WORK REQUIRED: Repeat verbatim what the listing holds, but not its pictures.

#####

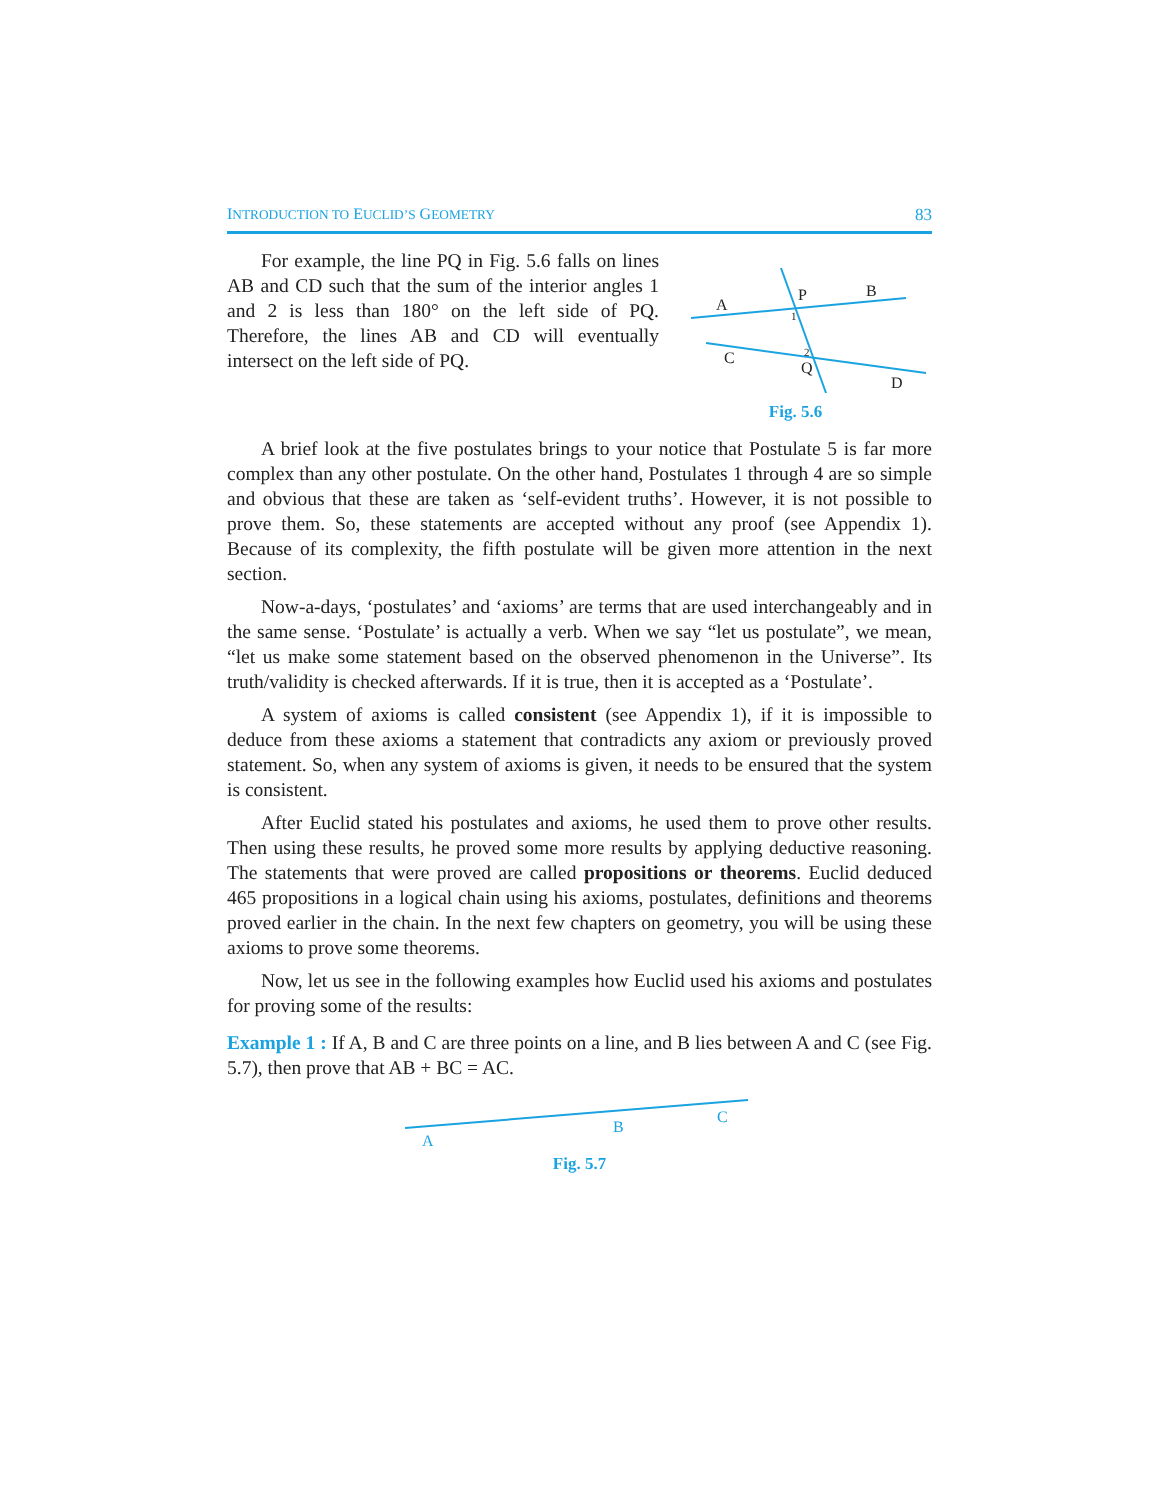INTRODUCTION TO EUCLID’S GEOMETRY 83
For example, the line PQ in Fig. 5.6 falls on lines AB and CD such that the sum of the interior angles 1 and 2 is less than 180° on the left side of PQ. Therefore, the lines AB and CD will eventually intersect on the left side of PQ.
A
P
B
C
Q
D
1
2
Fig. 5.6
A brief look at the five postulates brings to your notice that Postulate 5 is far more complex than any other postulate. On the other hand, Postulates 1 through 4 are so simple and obvious that these are taken as ‘self-evident truths’. However, it is not possible to prove them. So, these statements are accepted without any proof (see Appendix 1). Because of its complexity, the fifth postulate will be given more attention in the next section.
Now-a-days, ‘postulates’ and ‘axioms’ are terms that are used interchangeably and in the same sense. ‘Postulate’ is actually a verb. When we say “let us postulate”, we mean, “let us make some statement based on the observed phenomenon in the Universe”. Its truth/validity is checked afterwards. If it is true, then it is accepted as a ‘Postulate’.
A system of axioms is called consistent (see Appendix 1), if it is impossible to deduce from these axioms a statement that contradicts any axiom or previously proved statement. So, when any system of axioms is given, it needs to be ensured that the system is consistent.
After Euclid stated his postulates and axioms, he used them to prove other results. Then using these results, he proved some more results by applying deductive reasoning. The statements that were proved are called propositions or theorems. Euclid deduced 465 propositions in a logical chain using his axioms, postulates, definitions and theorems proved earlier in the chain. In the next few chapters on geometry, you will be using these axioms to prove some theorems.
Now, let us see in the following examples how Euclid used his axioms and postulates for proving some of the results:
Example 1 : If A, B and C are three points on a line, and B lies between A and C (see Fig. 5.7), then prove that AB + BC = AC.
A
B
C
Fig. 5.7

#####

ANSWER FOR THIS EXERCISE:
INTRODUCTION TO EUCLID’S GEOMETRY 83
For example, the line PQ in Fig. 5.6 falls on lines AB and CD such that the sum of the interior angles 1 and 2 is less than 180° on the left side of PQ. Therefore, the lines AB and CD will eventually intersect on the left side of PQ.
A
P
B
C
Q
D
1
2
Fig. 5.6
A brief look at the five postulates brings to your notice that Postulate 5 is far more complex than any other postulate. On the other hand, Postulates 1 through 4 are so simple and obvious that these are taken as ‘self-evident truths’. However, it is not possible to prove them. So, these statements are accepted without any proof (see Appendix 1). Because of its complexity, the fifth postulate will be given more attention in the next section.
Now-a-days, ‘postulates’ and ‘axioms’ are terms that are used interchangeably and in the same sense. ‘Postulate’ is actually a verb. When we say “let us postulate”, we mean, “let us make some statement based on the observed phenomenon in the Universe”. Its truth/validity is checked afterwards. If it is true, then it is accepted as a ‘Postulate’.
A system of axioms is called consistent (see Appendix 1), if it is impossible to deduce from these axioms a statement that contradicts any axiom or previously proved statement. So, when any system of axioms is given, it needs to be ensured that the system is consistent.
After Euclid stated his postulates and axioms, he used them to prove other results. Then using these results, he proved some more results by applying deductive reasoning. The statements that were proved are called propositions or theorems. Euclid deduced 465 propositions in a logical chain using his axioms, postulates, definitions and theorems proved earlier in the chain. In the next few chapters on geometry, you will be using these axioms to prove some theorems.
Now, let us see in the following examples how Euclid used his axioms and postulates for proving some of the results:
Example 1 : If A, B and C are three points on a line, and B lies between A and C (see Fig. 5.7), then prove that AB + BC = AC.
A
B
C
Fig. 5.7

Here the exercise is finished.